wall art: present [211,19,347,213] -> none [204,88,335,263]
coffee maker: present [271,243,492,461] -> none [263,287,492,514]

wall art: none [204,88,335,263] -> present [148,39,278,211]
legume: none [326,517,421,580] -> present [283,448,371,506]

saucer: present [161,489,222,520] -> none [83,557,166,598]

________

### [TO DO]
Copy out the lines beginning at the one that contains "wall art: none". Stop at the final line of the data, and include it.

### [COMPLETED TASK]
wall art: none [204,88,335,263] -> present [148,39,278,211]
legume: none [326,517,421,580] -> present [283,448,371,506]

saucer: present [161,489,222,520] -> none [83,557,166,598]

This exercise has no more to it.